Guida alla schiusa delle cisti di artemia

L’artemia salina è un piccolo crostaceo d’acqua salata che ha sviluppato adattamenti a condizioni di vita estreme. Per superare queste condizioni le uova (dette cisti) sono in grado di rimanere in uno stato di quiescenza (criptobiosi) per lunghi periodi fino a quando non si ripresentano condizioni favorevoli allo sviluppo.

I naupli d’artemia nelle prime 36 ore dalla schiusa sono una delle fonti primarie di alimentazione per gli avannotti poiché contengono un elevato potere nutrizionale dato che i naupli non hanno ancora assorbito il sacco vitellino.

Artemia Salina

Esemplare adulto (a sinistra) ed esemplare appena nato (a destra) di artemia salina

Cosa ti serve per la schiusa delle cisti di artemia?

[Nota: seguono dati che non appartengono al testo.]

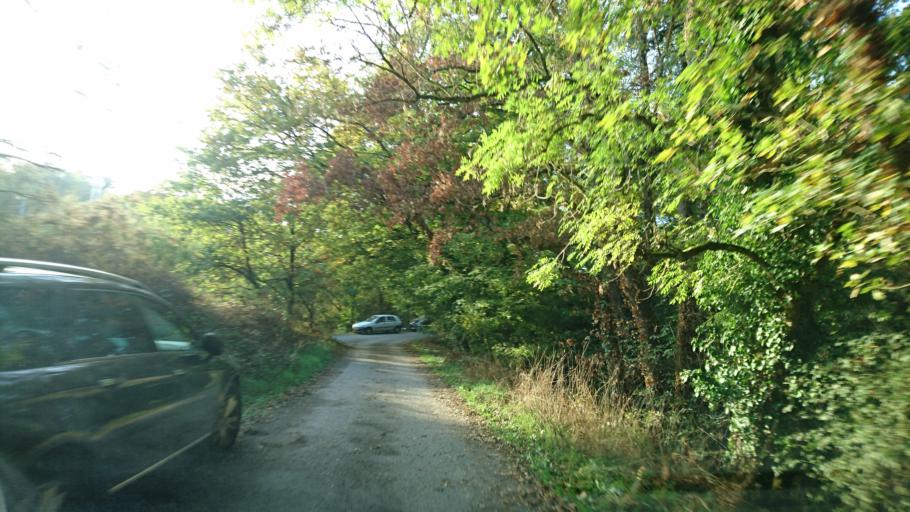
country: FR
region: Brittany
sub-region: Departement d'Ille-et-Vilaine
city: Bruz
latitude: 47.9966
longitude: -1.7509
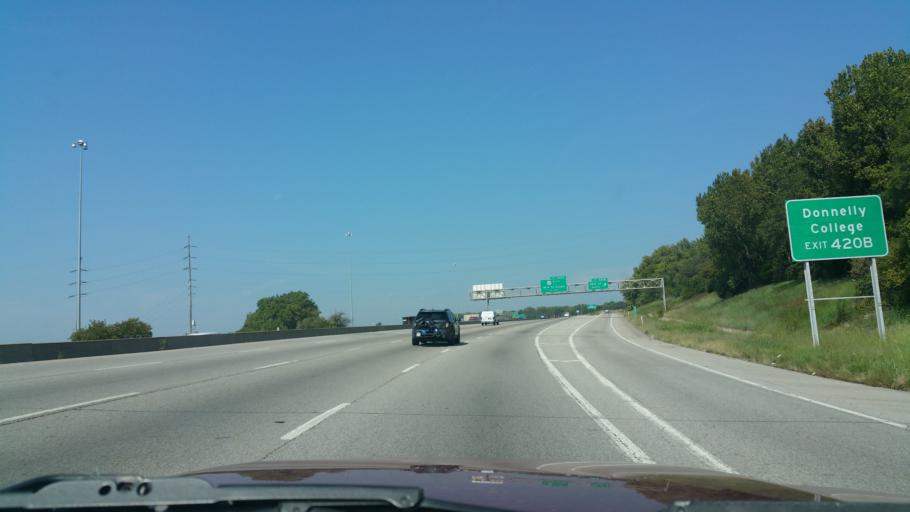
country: US
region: Kansas
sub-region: Wyandotte County
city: Kansas City
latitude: 39.0932
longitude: -94.6427
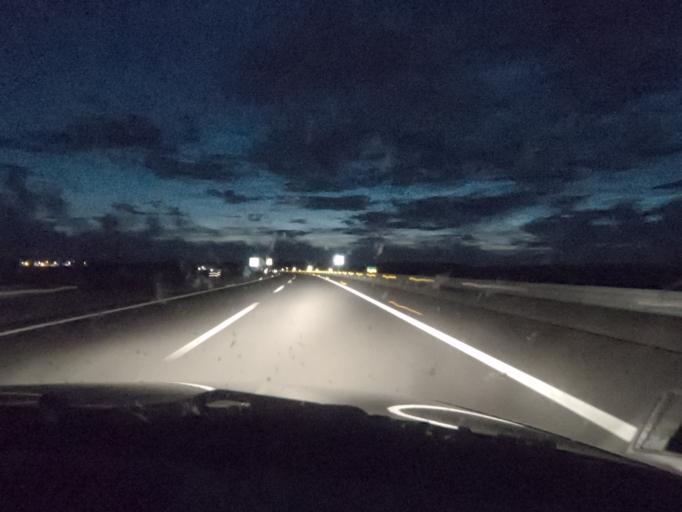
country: ES
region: Extremadura
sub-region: Provincia de Caceres
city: Morcillo
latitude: 39.9896
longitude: -6.4398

  • contenitore da 1,5 litri
  • sale marino per acquari
  • una qualsiasi fonte luminosa (come una lampada da scrivania)
  • cisti di artemia
  • un aeratore con tubo di silicone e pietra porosa
  • riscaldatore da acquario
  • setaccio per artemia
  • pipetta contagocce
  • provette Falcon da 25 ml o qualsiasi recipiente da 25-50 ml

Fasi per la schiusa delle uova

Andiamo a vedere le fasi per effettuare la schiusa delle uova:

  1. Preparare un contenitore con 1,5 litri di acqua di osmosi (in alternativa si può usare acqua di rubinetto, in questo caso lasciarla a decantare per 30 minuti) e versare 45 g di sale marino, come quello usato per salinizzare l’acqua per gli acquari di acqua salata. Mescolare finché il sale non si scioglie
  1. Posizionare il contenitore vicino ad una fonte luminosa
  1. Versare 3 grammi di cisti nel recipiente
  1. Collegare una pietra porosa ad un aeratore per ossigenare e movimentare l’acqua e metterlo in funzione (se la pompa si trova sotto al contenitore è buona regola posizionare sul tubo di gomma una valvola di non ritorno per impedire all’acqua di fuoriuscire in caso di malfunzionamenti) e accenderlo
  1. Le prime cisti si schiudono dopo già 16 ore, mentre impiegano circa 36 ore a schiudersi completamente ad una temperatura di 20°C, per accelerare il processo si può usare un riscaldatore per acquari e impostare la temperatura a 25°C, in questo caso la schiusa avverrà in 24 ore
ciclo vitale dell'artemia

Ciclo vitale dell’artemia

  1. Al momento della raccolta scollegare l’aeratore e lasciare riposare il contenuto per 15-30 minuti. Passato questo lasso di tempo le uova schiuse si troveranno sul fondo, i gusci galleggeranno sulla superficie e i naupli saranno concentrati presso la fonte luminosa che abbiamo posizionato in precedenza. Se il nostro contenitore è dotato di scarico possiamo far uscire prima le uova sul fondo e poi far scendere i naupli che verranno separati dall’acqua salata tramite un apposito setaccio e sciacquati con acqua dolce per poi essere somministrati con una siringa o un contagocce. In alternativa, se non disponiamo di un recipiente con scarico, possiamo prelevare direttamente i naupli tramite una siringa o un contagocce e versarli in un recipiente più piccolo con acqua dolce in modo da verificare di non aver raccolto anche delle cisti non schiuse che sono indigeste per i pesci
  2. Mettere i naupli in acqua dolce e somministrarli agli avannotti

NB: I naupli in eccesso possono essere trasferiti in provette di plastica, tipo le Falcon da 25 ml, con acqua dolce e conservati in freezer, in modo da evitare l’assorbimento del sacco vitellino per future somministrazioni

NB: la dimensione del contenitore e le quantità da usare sono indicative. Possono essere utilizzati anche contenitori più piccoli o più grandi, in quel caso apportare le dovute proporzioni.